このような目に見えない死への恐怖は、ある意味では絶対的他者に対する経験だったといえるでしょう。他者はすでに自我の把握を超えるもの、対象として客観化されえないものです。
おわりに
以上述べた通り、「死の勝利」とは、我々は見知らぬものに取り込まれて生きているということです。日常的には勝手を知った世界の中で生きていますが、しかし、ひとたびペストやコロナが猛威をふるえば立ちどころに世界は一変します。
それを私たちはつい最近起こったパンデミック(コロナ禍)で、改めて知る羽目になったのです。
人間の本質が、傷つき易さ(vulnérabilité)、受動性(passivité)、死すべき者(Sein zum Tode)であるという点です。

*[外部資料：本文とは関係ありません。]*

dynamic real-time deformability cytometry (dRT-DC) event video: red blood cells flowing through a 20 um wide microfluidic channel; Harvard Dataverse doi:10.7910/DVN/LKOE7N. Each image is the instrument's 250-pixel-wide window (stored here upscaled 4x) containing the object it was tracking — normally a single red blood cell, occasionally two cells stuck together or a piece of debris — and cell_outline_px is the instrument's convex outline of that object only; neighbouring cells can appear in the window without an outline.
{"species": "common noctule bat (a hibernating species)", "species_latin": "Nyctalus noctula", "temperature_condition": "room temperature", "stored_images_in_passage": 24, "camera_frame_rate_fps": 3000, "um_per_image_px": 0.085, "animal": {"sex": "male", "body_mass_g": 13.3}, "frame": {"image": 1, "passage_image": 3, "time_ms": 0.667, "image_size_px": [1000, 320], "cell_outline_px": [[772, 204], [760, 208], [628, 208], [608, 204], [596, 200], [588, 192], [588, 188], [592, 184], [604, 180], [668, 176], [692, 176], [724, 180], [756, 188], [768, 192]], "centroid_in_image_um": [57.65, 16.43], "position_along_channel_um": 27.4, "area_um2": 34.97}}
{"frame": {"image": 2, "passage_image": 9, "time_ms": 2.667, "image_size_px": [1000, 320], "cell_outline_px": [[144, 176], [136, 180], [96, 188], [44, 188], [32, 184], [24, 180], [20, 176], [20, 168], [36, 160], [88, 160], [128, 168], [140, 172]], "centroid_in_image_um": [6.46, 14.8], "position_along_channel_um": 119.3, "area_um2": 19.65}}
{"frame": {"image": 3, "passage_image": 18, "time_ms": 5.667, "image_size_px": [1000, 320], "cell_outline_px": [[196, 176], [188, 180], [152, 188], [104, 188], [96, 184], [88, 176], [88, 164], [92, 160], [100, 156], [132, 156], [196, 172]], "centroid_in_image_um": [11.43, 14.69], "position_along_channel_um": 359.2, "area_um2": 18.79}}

だから、生きるということは、始めから、本質的に苦しむことです。生きるとは死に向かって進んでいきことです。我々は時間とともに弱くなって、老化して、病気になって、最後に死ぬのです。まさに「死の勝利」です。
この絵の「死の勝利」は、人間すべてに襲い掛かる、喪失と老化と病気という出来事が一挙に襲った姿なのです。いわば、どうにもならない他者に直面しているのです。
「死の勝利」は誰にでも起こりうる苦しみとして、みんなの苦しみでもあります。他者の苦しみが自分の苦しみでもあるという連帯の可能性を示しています。
「死の勝利」は超越者の呼びかけでもあります。我々人間は死ぬべきものであるという根源からの問いかけでもあるのです。